Bury us upright in shrouds.

After all, we won’t be there to notice whatever arrangements are made.

On a happier note, I reconnected with members of my extended family who live in Brisbane and were more able to attend the funeral of an uncle, perhaps not beloved though his children are. 

 His children and wife, rocked by adversity and the pain he brought into their small family through his contrary ways. He was the son of his father. He was a man wracked by severe illness on childhood. He was a replacement baby for his parents after the early death of an older sister during the Second World War. He was a talented man, forced to leave school early, who went back in later years to complete his education but stopped short of completing his elusive PhD, which must have hurt his pride, given his desperate search for achievement. 
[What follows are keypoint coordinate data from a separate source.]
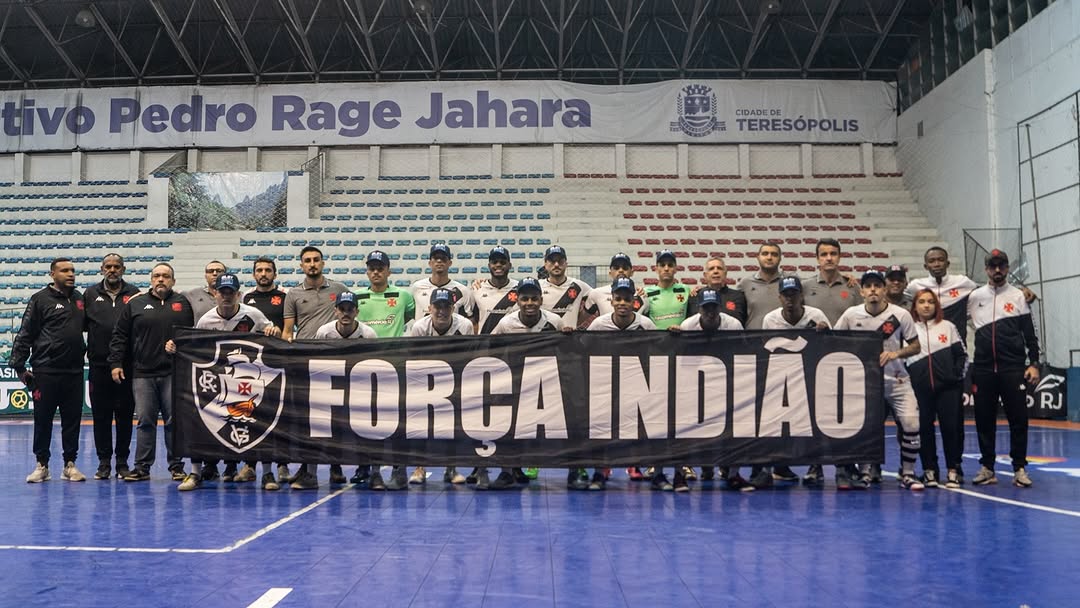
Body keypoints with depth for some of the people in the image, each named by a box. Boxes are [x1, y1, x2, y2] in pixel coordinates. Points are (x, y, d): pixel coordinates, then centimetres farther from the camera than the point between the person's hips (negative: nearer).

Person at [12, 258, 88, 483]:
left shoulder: (79, 298, 12)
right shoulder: (40, 299, -3)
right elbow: (25, 335, -3)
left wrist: (84, 351, 11)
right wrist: (19, 366, -6)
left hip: (74, 371, 4)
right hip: (46, 372, -4)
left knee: (72, 420, 7)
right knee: (43, 420, 4)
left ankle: (70, 464, 17)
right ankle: (42, 465, 16)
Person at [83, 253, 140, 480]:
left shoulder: (134, 293, 8)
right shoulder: (90, 294, 11)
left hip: (127, 364, -1)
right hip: (99, 364, 1)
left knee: (125, 415, 4)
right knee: (101, 415, 5)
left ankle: (122, 461, 14)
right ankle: (104, 462, 15)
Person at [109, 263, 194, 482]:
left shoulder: (183, 303, 9)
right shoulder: (135, 304, 9)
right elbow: (120, 336, 10)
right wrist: (116, 363, 3)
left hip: (174, 374, -1)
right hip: (142, 374, 1)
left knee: (174, 421, 2)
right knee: (145, 421, 4)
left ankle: (176, 466, 11)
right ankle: (142, 467, 12)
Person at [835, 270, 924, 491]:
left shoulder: (901, 315, -7)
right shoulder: (851, 315, -5)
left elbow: (916, 346, -2)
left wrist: (895, 353, -18)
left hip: (896, 379, 0)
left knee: (911, 424, -9)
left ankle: (907, 474, 8)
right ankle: (866, 472, 17)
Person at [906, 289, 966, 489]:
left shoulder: (947, 327, 9)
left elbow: (961, 354, 10)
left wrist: (957, 374, 0)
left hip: (948, 386, 0)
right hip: (920, 388, 0)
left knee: (951, 426, -1)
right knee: (924, 428, 3)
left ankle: (953, 470, 9)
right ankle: (929, 470, 13)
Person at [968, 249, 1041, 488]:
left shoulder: (1018, 296, 5)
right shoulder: (974, 296, 8)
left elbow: (1030, 334, 4)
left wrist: (1034, 364, -4)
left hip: (1013, 369, -1)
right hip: (983, 369, 2)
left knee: (1018, 419, -2)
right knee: (984, 420, 5)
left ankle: (1019, 469, 8)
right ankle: (987, 468, 14)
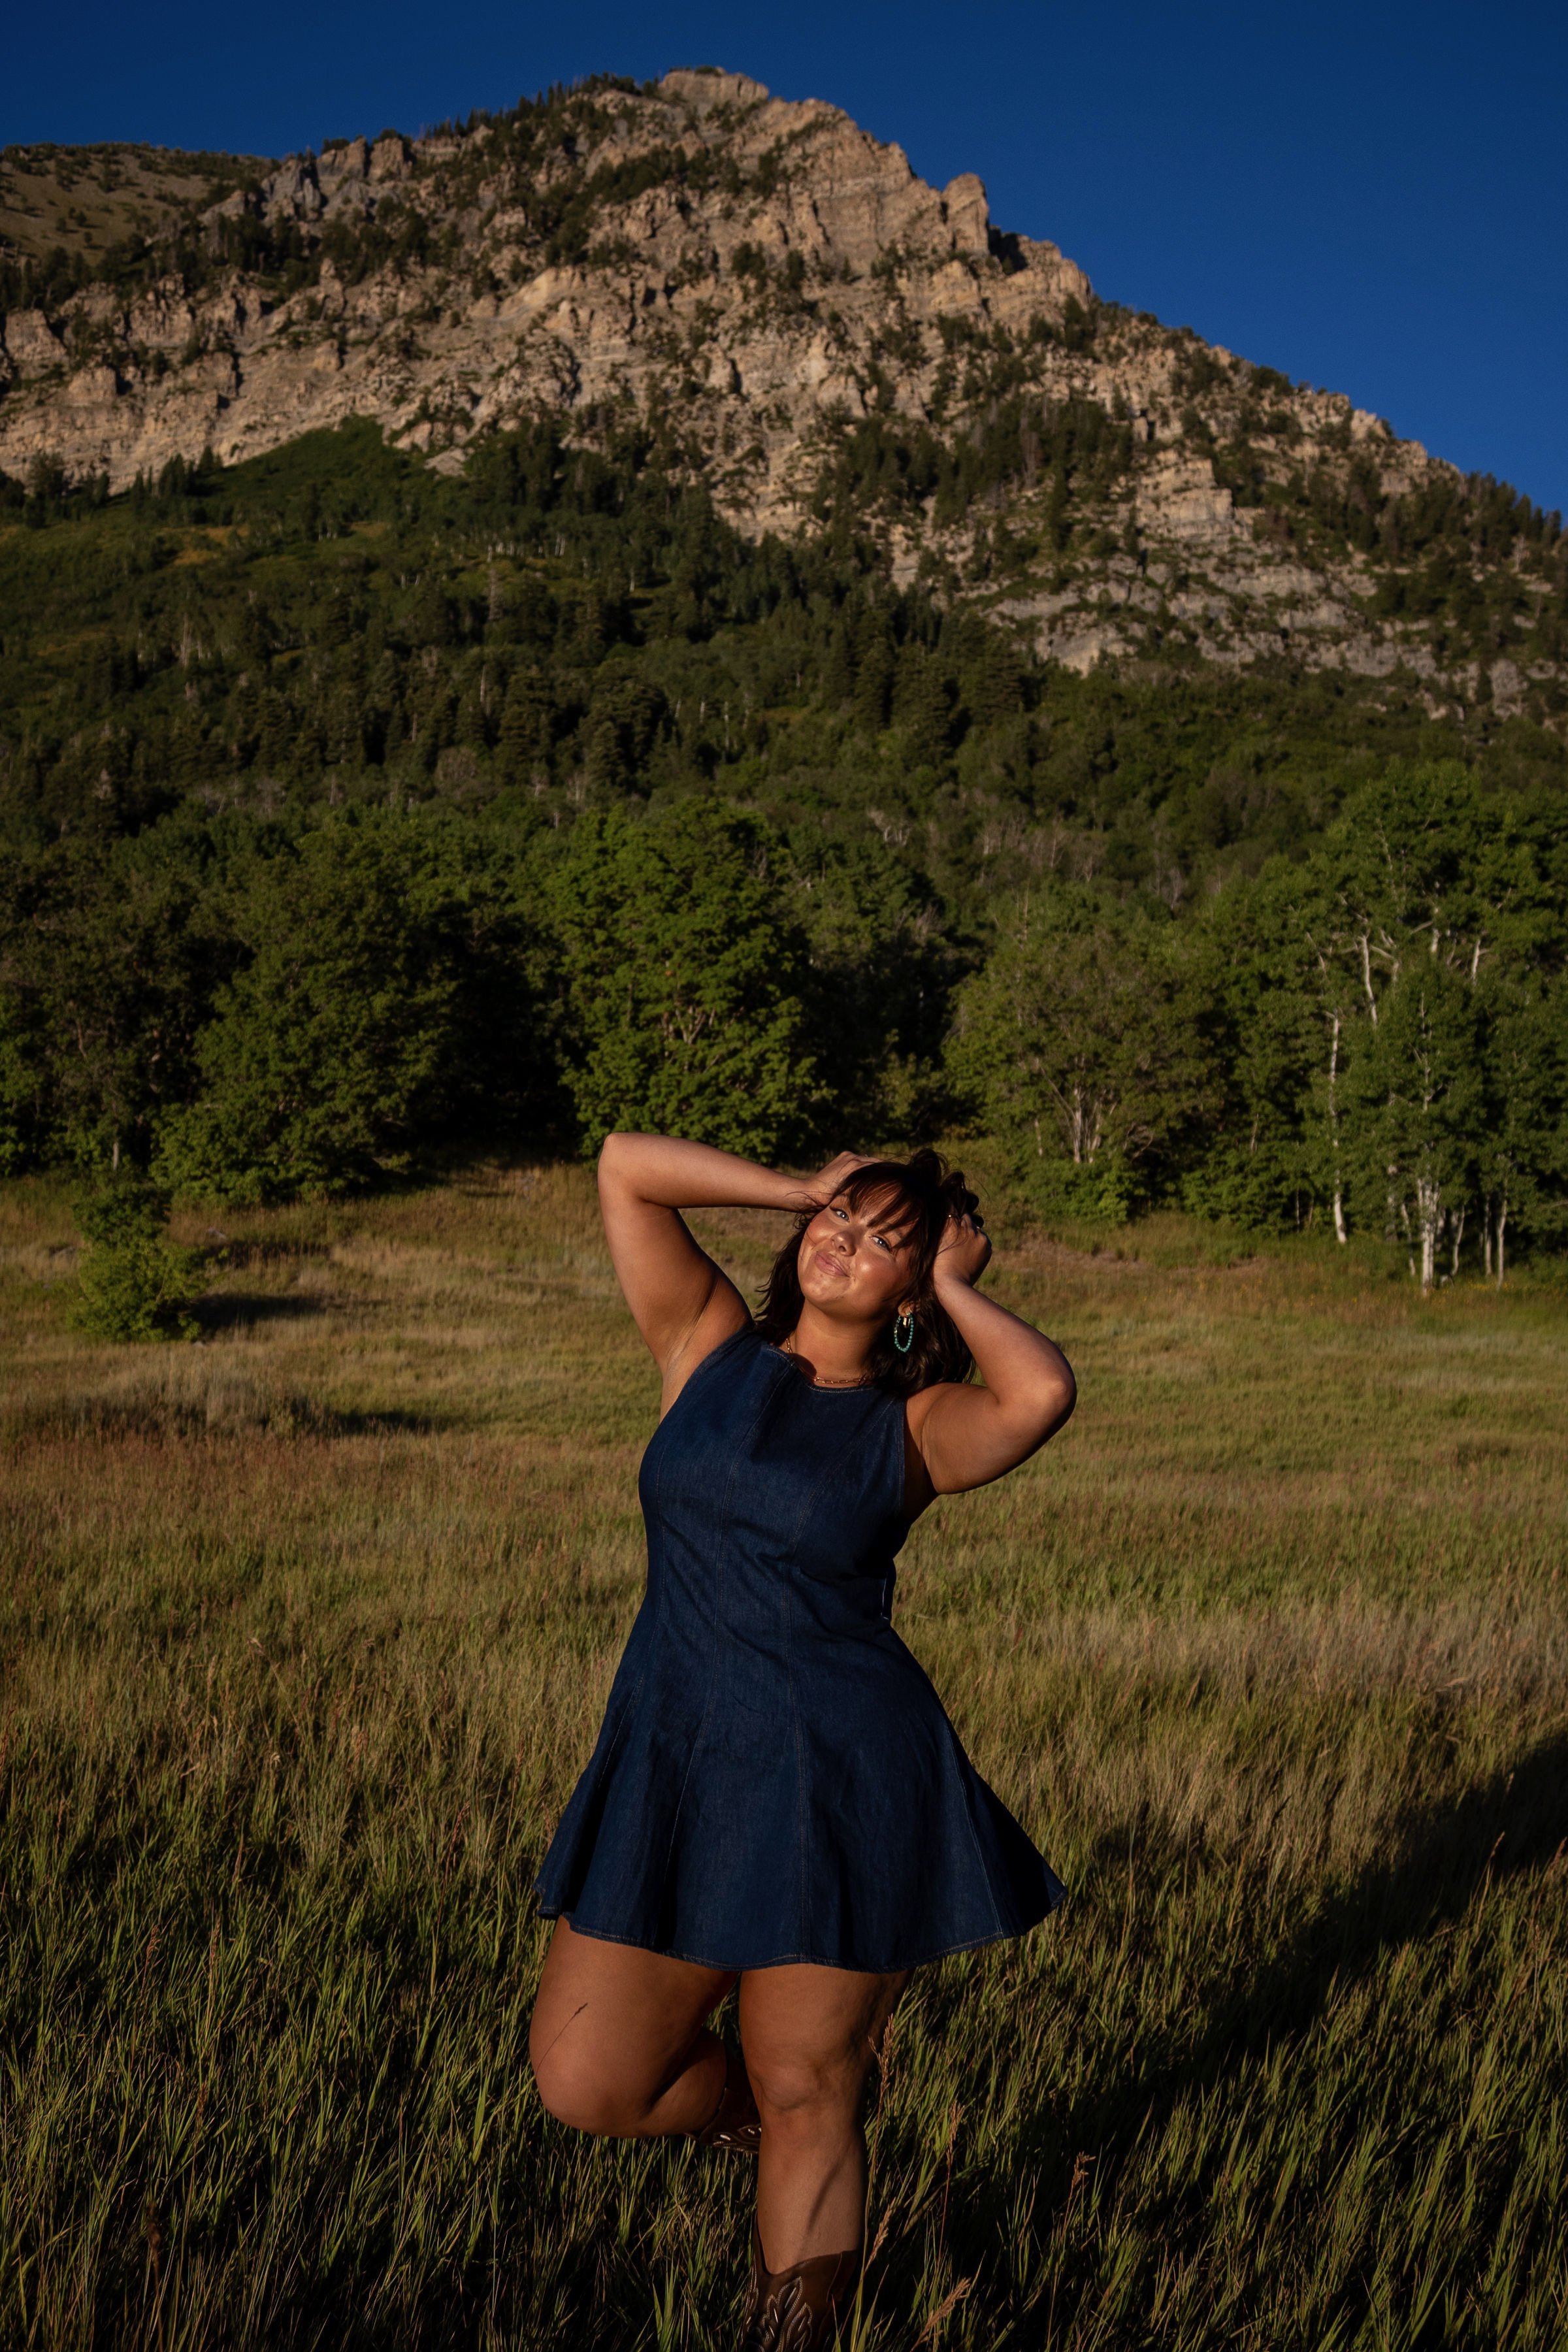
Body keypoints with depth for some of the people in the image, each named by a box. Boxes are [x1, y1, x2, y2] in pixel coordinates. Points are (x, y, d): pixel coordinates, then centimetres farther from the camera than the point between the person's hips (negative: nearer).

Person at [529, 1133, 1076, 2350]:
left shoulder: (918, 1425, -2)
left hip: (844, 1786, -3)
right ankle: (765, 2121, 34)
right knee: (586, 2083, 4)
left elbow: (1044, 1391, -24)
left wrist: (955, 1287, -7)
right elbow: (625, 1165, 1)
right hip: (672, 1774, 3)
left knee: (808, 2099, 8)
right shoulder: (712, 1345, 6)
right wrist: (802, 1189, 4)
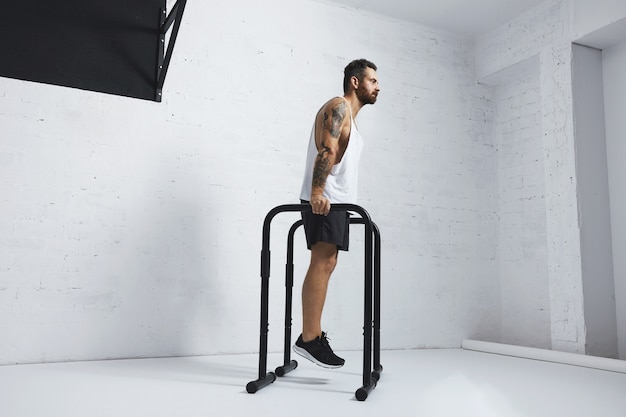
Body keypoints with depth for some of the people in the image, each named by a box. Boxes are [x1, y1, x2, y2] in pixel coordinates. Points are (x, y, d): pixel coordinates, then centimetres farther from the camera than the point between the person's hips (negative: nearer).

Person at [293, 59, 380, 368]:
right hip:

It was a long day beginning at four am with a trip to the airport, trouble getting into the correct long term car park which has changed its name to Value parking and finally getting onto our plane which arrived in Queensland around breakfast time. 

It was not sunny, the sky heavy with grey clouds. A taxi to Kelvin Grove where the White Ladies house their funeral parlour. And then early for the service. We visited a nearby Aldi to kill time, stopped in a nearby café for coffee, then traipsed back to the parlour where a few of my siblings were already gathered ahead of the service.

This then is the best time. The gathering before an event. The next best was the eulogy delivered by my brother’s first-born daughter and flanked by her younger sister and brother.

A long testimony to her father’s life with the emphasis on his best qualities and only occasional reference to their struggles.

Eulogies to me are the most important part of any burial service. The story of the person’s life. The story of their achievements, but also some brief reference to their struggles. Not hagiography, but honesty.

They’re gone now. We cannot hurt them but we can build a story around them and then elaborate on their lives to add colour to the story of this family and to give hope to those who follow. However much they might have failed.